Why did you become an artist?
Well, I did try to not become an artist! After graduating I pursued my interests in conservation & education & worked for the RSPB. I wished I’d been better suited for it but the truth is – I quickly become very unhappy if I’m not working with creative & visual ideas. I believe that being an artist is about how you think & engage with life & your world. I think many people just ARE artists – it’s the way their brains are wired. For me, it isn’t something I am happy pursuing in my spare time. Working as an artist means no 2 days are the same. I enjoy that variety, & the fact that I’m often presented with opportunities to keep learning. I am totally in love with creativity & I hope I can keep sharing mine for a long time to come.

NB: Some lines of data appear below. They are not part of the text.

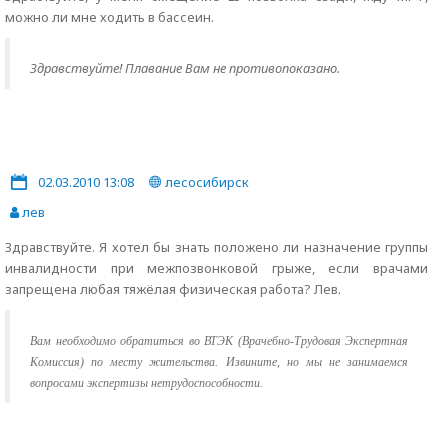
можно ли мне ходить в бассеин.
Здравствуйте! Плавание Вам не противопоказано.
02.03.2010 13:08
лесосибирск
лев
Здравствуйте. Я хотел бы знать положено ли назначение группы
инвалидности при межпозвонковой грыже, если врачами
запрещена любая тяжёлая физическая работа? Лев.
Вам необходимо обратиться во ВТЭК (Врачебно-Трудовая Экспертная
Комиссия) по месту жительства. Извините, но мы не занимаемся
вопросами экспертизы нетрудоспособности.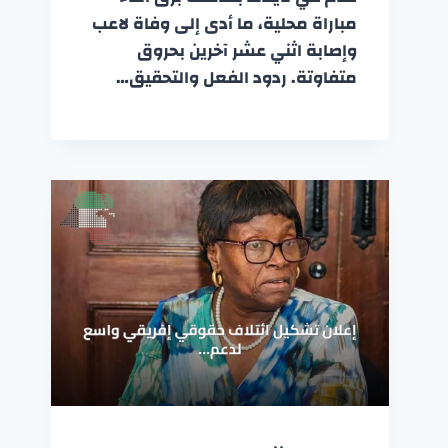
مباراة محلية، ما أدى إلى وفاة لاعب
وإصابة اثني عشر آخرين بحروق
متفاوتة. ردود الفعل والتحقيق…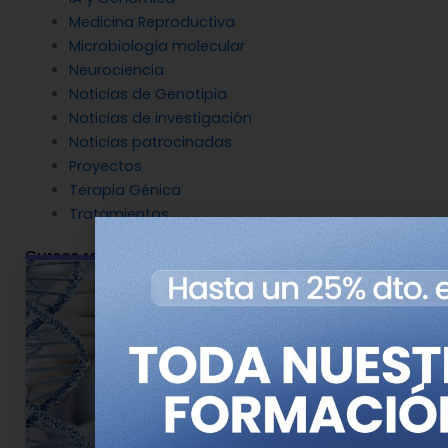
Medicina Reproductiva
Microbiología molecular
Neurociencia
Noticias de Genotipia
Noticias de investigación
Noticias patrocinadas
Proyectos
Terapia Génica
Tratamientos
Cursos relacionados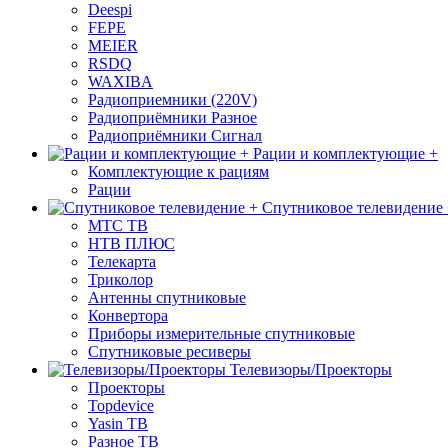
Deespi
FEPE
MEIER
RSDQ
WAXIBA
Радиоприемники (220V)
Радиоприёмники Разное
Радиоприёмники Сигнал
Рации и комплектующие +
Комплектующие к рациям
Рации
Спутниковое телевидение
МТС ТВ
НТВ ПЛЮС
Телекарта
Триколор
Антенны спутниковые
Конвертора
Приборы измерительные спутниковые
Спутниковые ресиверы
Телевизоры/Проекторы
Проекторы
Topdevice
Yasin ТВ
Разное ТВ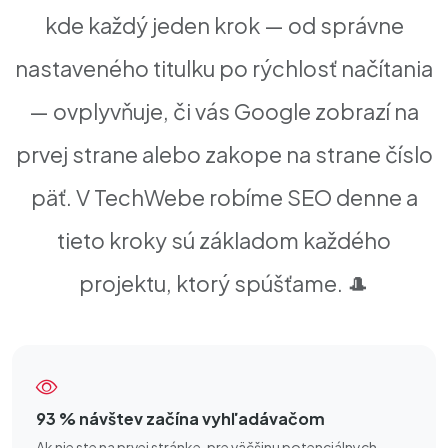
kde každý jeden krok — od správne
nastaveného titulku po rýchlosť načítania
— ovplyvňuje, či vás Google zobrazí na
prvej strane alebo zakope na strane číslo
päť. V TechWebe robíme SEO denne a
tieto kroky sú základom každého
projektu, ktorý spúšťame. 🎩
93 % návštev začína vyhľadávačom
Ak nie ste na prvej stránke, pre väčšinu potenciálnych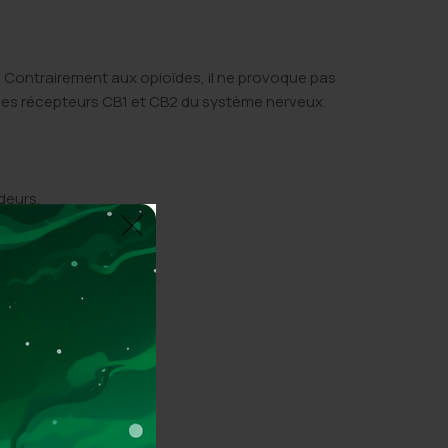
. Contrairement aux opioïdes, il ne provoque pas
 les récepteurs CB1 et CB2 du système nerveux.
deurs.
ess.
 aux lésions nerveuses.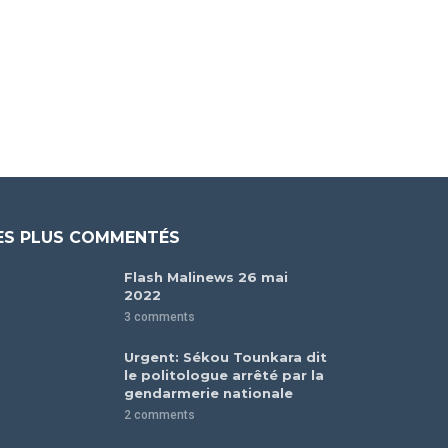
ES PLUS COMMENTÉS
Flash Malinews 26 mai
2022
3 comments
Urgent: Sékou Tounkara dit
le politologue arrêté par la
gendarmerie nationale
2 comments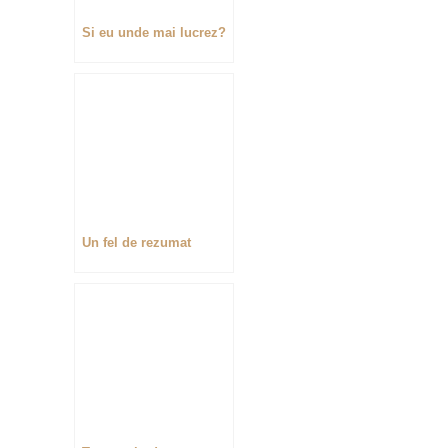
Si eu unde mai lucrez?
Un fel de rezumat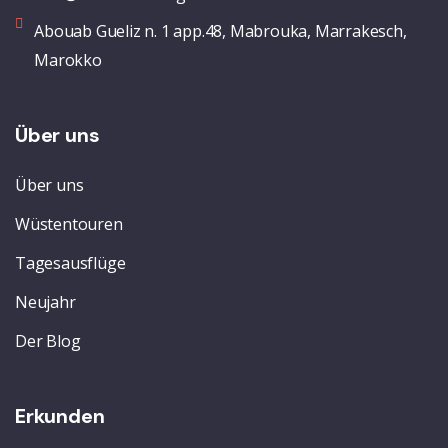
Abouab Gueliz n. 1 app.48, Mabrouka, Marrakesch,
Marokko
Über uns
Über uns
Wüstentouren
Tagesausflüge
Neujahr
Der Blog
Erkunden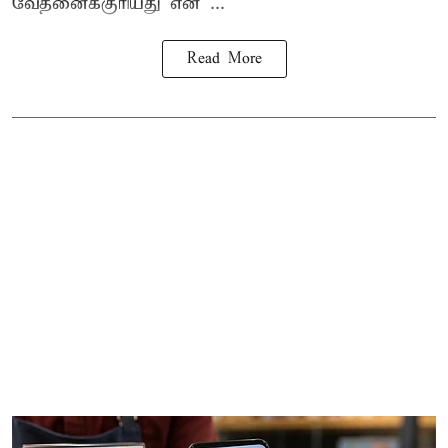
வேதனைக்குரியது என
...
Read More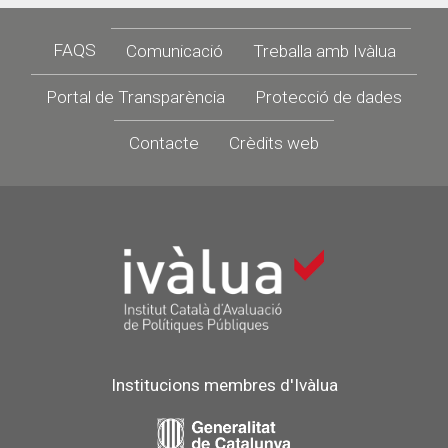
Footer
FAQS
Comunicació
Treballa amb Ivàlua
Portal de Transparència
Protecció de dades
Contacte
Crèdits web
Institucions membres d'Ivàlua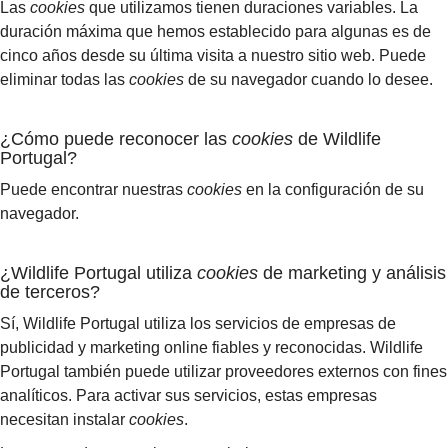
Las
cookies
que utilizamos tienen duraciones variables. La
duración máxima que hemos establecido para algunas es de
cinco años desde su última visita a nuestro sitio web. Puede
eliminar todas las
cookies
de su navegador cuando lo desee.
¿Cómo puede reconocer las
cookies
de Wildlife
Portugal?
Puede encontrar nuestras
cookies
en la configuración de su
navegador.
¿Wildlife Portugal utiliza
cookies
de marketing y análisis
de terceros?
Sí, Wildlife Portugal utiliza los servicios de empresas de
publicidad y marketing online fiables y reconocidas. Wildlife
Portugal también puede utilizar proveedores externos con fines
analíticos. Para activar sus servicios, estas empresas
necesitan instalar
cookies
.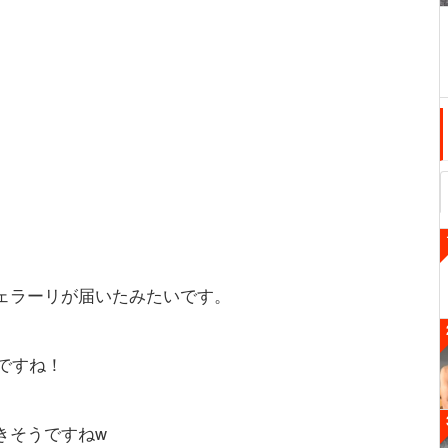
のフェラーリが届いたみたいです。
ですね！
てきそうですねw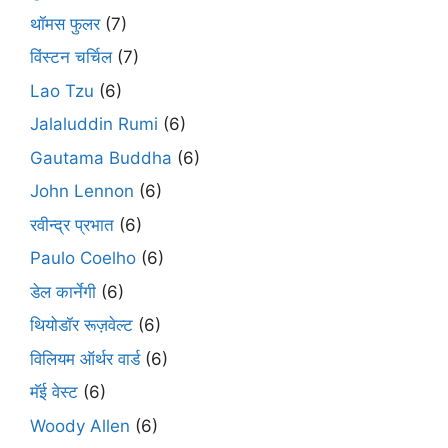
थॉमस फुलर
(7)
विंस्टन चर्चिल
(7)
Lao Tzu
(6)
Jalaluddin Rumi
(6)
Gautama Buddha
(6)
John Lennon
(6)
रवीन्द्र प्रभात
(6)
Paulo Coelho
(6)
डेल कार्नेगी
(6)
थियोडॉर रूज़वेल्ट
(6)
विलियम ऑर्थर वार्ड
(6)
मॅई वेस्ट
(6)
Woody Allen
(6)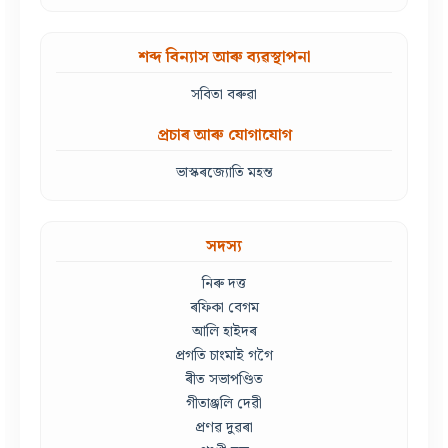
শব্দ বিন্যাস আৰু ব্যৱস্থাপনা
সবিতা বৰুৱা
প্ৰচাৰ আৰু যোগাযোগ
ভাস্কৰজ্যোতি মহন্ত
সদস্য
নিৰু দত্ত
ৰফিকা বেগম
আলি হাইদৰ
প্ৰগতি চাংমাই গগৈ
ৰীত সভাপণ্ডিত
গীতাঞ্জলি দেৱী
প্ৰণৱ দুৱৰা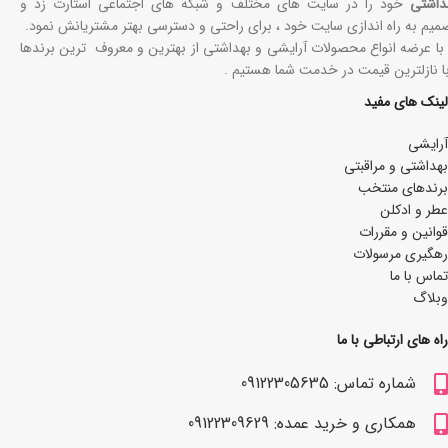
داشتی
خود را در سایت های مختلف و شبکه های اجتماعی استارت زد و
میم به راه اندازی سایت خود ، برای راحتی و دسترسی بهتر مشتریانش نمود.
 با عرضه انواع محصولات آرایشی و بهداشتی از بهترین و معروف ترین برندها
با نازلترین قیمت در خدمت شما هستیم .
لینک های مفید
آرایشی
بھداشتی و مراقبتی
برندهای منتخب
عطر و ادکلن
قوانین و مقررات
رهگیری مرسولات
تماس با ما
وبلاگ
راه های ارتباطی با ما
شماره تماس: 09122305635
همکاری و خرید عمده: 09122309629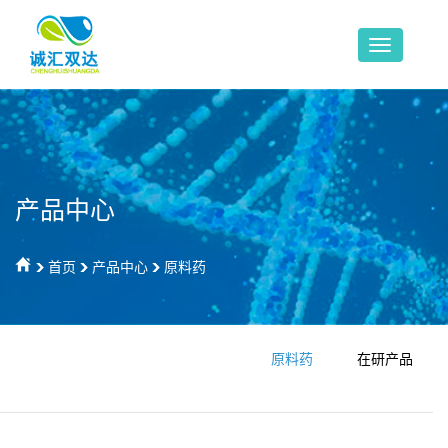
产品中心
首页
产品中心
原料药
原料药
在研产品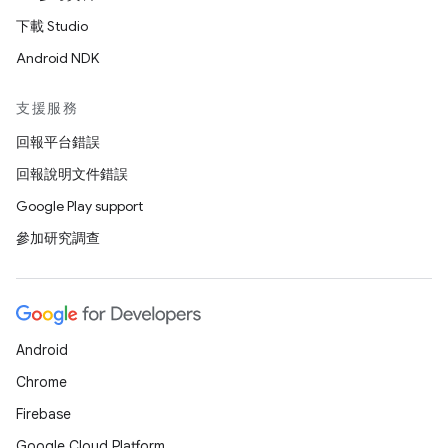
下載 Studio
Android NDK
支援服務
回報平台錯誤
回報說明文件錯誤
Google Play support
參加研究調查
Android
Chrome
Firebase
Google Cloud Platform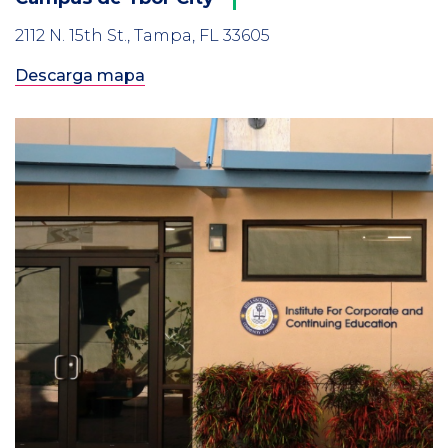
2112 N. 15th St., Tampa, FL 33605
Descarga mapa
Column
3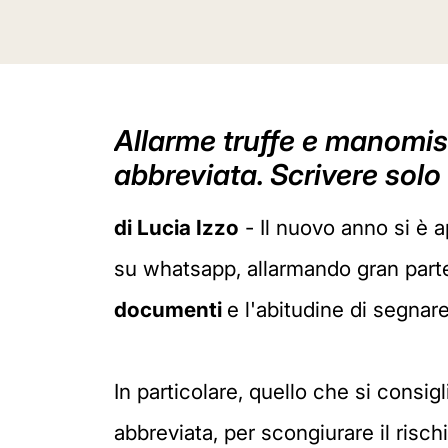
Allarme truffe e manomiss
abbreviata. Scrivere sol
di Lucia Izzo
- Il nuovo anno si è a
su whatsapp, allarmando gran parte d
documenti
e l'abitudine di segnare
In particolare, quello che si consig
abbreviata, per scongiurare il risc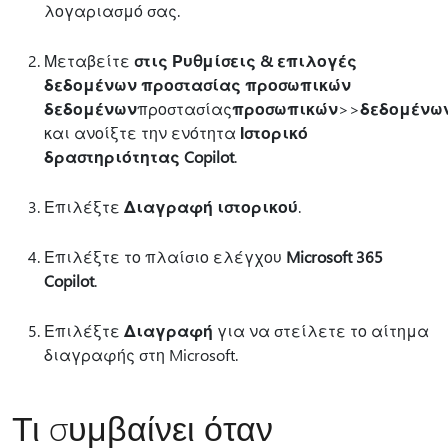
λογαριασμό σας.
Μεταβείτε
στις Ρυθμίσεις & επιλογές
δεδομένων προστασίας προσωπικών
δεδομένων
προστασίας
προσωπικών
>>
δεδομένω
και ανοίξτε την ενότητα
Ιστορικό
δραστηριότητας Copilot
.
Επιλέξτε
Διαγραφή ιστορικού
.
Επιλέξτε το πλαίσιο ελέγχου
Microsoft 365
Copilot
.
Επιλέξτε
Διαγραφή
για να στείλετε το αίτημα
διαγραφής στη Microsoft.
Τι συμβαίνει όταν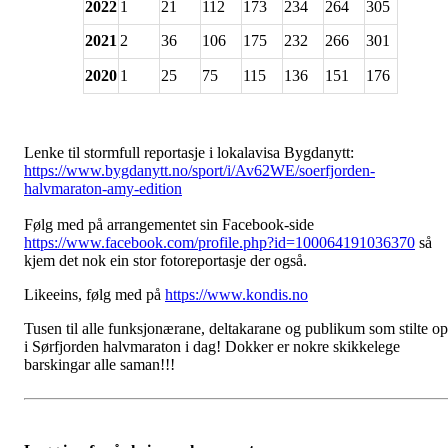
2022
1
21
112
173
234
264
305
2021
2
36
106
175
232
266
301
2020
1
25
75
115
136
151
176
Lenke til stormfull reportasje i lokalavisa Bygdanytt:
https://www.bygdanytt.no/sport/i/Av62WE/soerfjorden-
halvmaraton-amy-edition
Følg med på arrangementet sin Facebook-side
https://www.facebook.com/profile.php?id=100064191036370
så
kjem det nok ein stor fotoreportasje der også.
Likeeins, følg med på
https://www.kondis.no
Tusen til alle funksjonærane, deltakarane og publikum som stilte o
i Sørfjorden halvmaraton i dag! Dokker er nokre skikkelege
barskingar alle saman!!!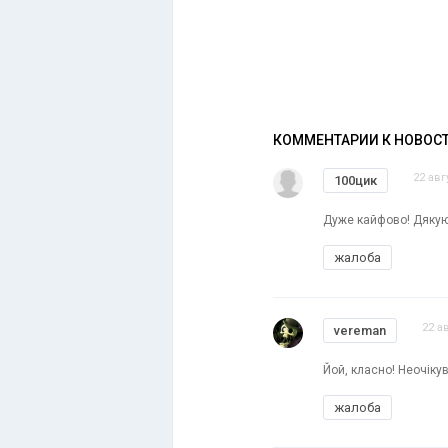
КОММЕНТАРИИ К НОВОС
22 авг
100цик
Дуже кайфово! Дякую!!
жалоба
22 а
vereman
Йой, класно! Неочіку
жалоба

What mediums do you work with and why?
My work has always been drawing-based. In recent years I’ve realised I love to work with fluid mediums like ink & watercolour. The way they can be manipulated to create dense silhouettes or translucent layers appeals to me. I also love the fact that you have to respond to the material, you work with it, and you can’t entirely control it. When I’m drawing from observation I love to explore a range of water-soluble materials & use quite a hands-on process. Inky hands are a sign of time well spent!
Does living in this area inspire your artwork?
Lots of the imagery in my work is inspired by daily observations of the seasons, the weather & light & we are well-positioned to enjoy all these things locally. In my print designs I much prefer to work with imagery of natural forms I’ve observed first hand. I will draw from memory &/or use visual aids for technical detail where I feel it’s important. When I returned from London, after studying at the RCA, I could not get enough of the moors. It is still my favourite environment & one I enjoy observing from home every day.
More deeply I think our industrial buildings & natural landscape influenced me as a child. The manufacturing, happening in green valleys & by canals & rivers – that combination of industry & nature has just always excited me & made me want to make things. I love the texture of the stone walls, even the patina caused by Industrial Revolution-era pollution!
Kate & I bonded over our love for this area (as well as birds) when we first met. Over the years we’ve even collaborated to create a few site-specific exhibitions, with friends, responding to our built & natural environment!
Recently I’ve been enjoying drawing more of the built environment in my sketchbook. Holmfirth especially presents a wonderful series of roof-scapes. There are more beautiful buildings in Huddersfield than I could ever hope to get on paper!
What do you like about Fair Trader and why did you choose to exhibit here?
Fair Trade is something I grew up surrounded by as my mother sold & promoted Tear Craft long before I was born & all through my childhood. It is something she is still very passionate about. So awareness around the issues behind & impact of fair trade is something I was aware of (& probably advocating!) from a very young age. Being exposed to the handcrafts she sold no doubt influenced my love of folk art & natural materials.
I love that Fair Trader sources such a diverse range of beautifully made, ethical products. I love the products & the ethos & that combination is perfect! My approach around my spending is to invest in quality when buying new, from manufacturers & retailers I trust. Fair Trader doesn’t just offer all this, they promote these values within the local community too. It ticks all my boxes! The opportunity to show some new work, with one of my closest creative pals in Fair Trader’s beautiful space was just too good to resist!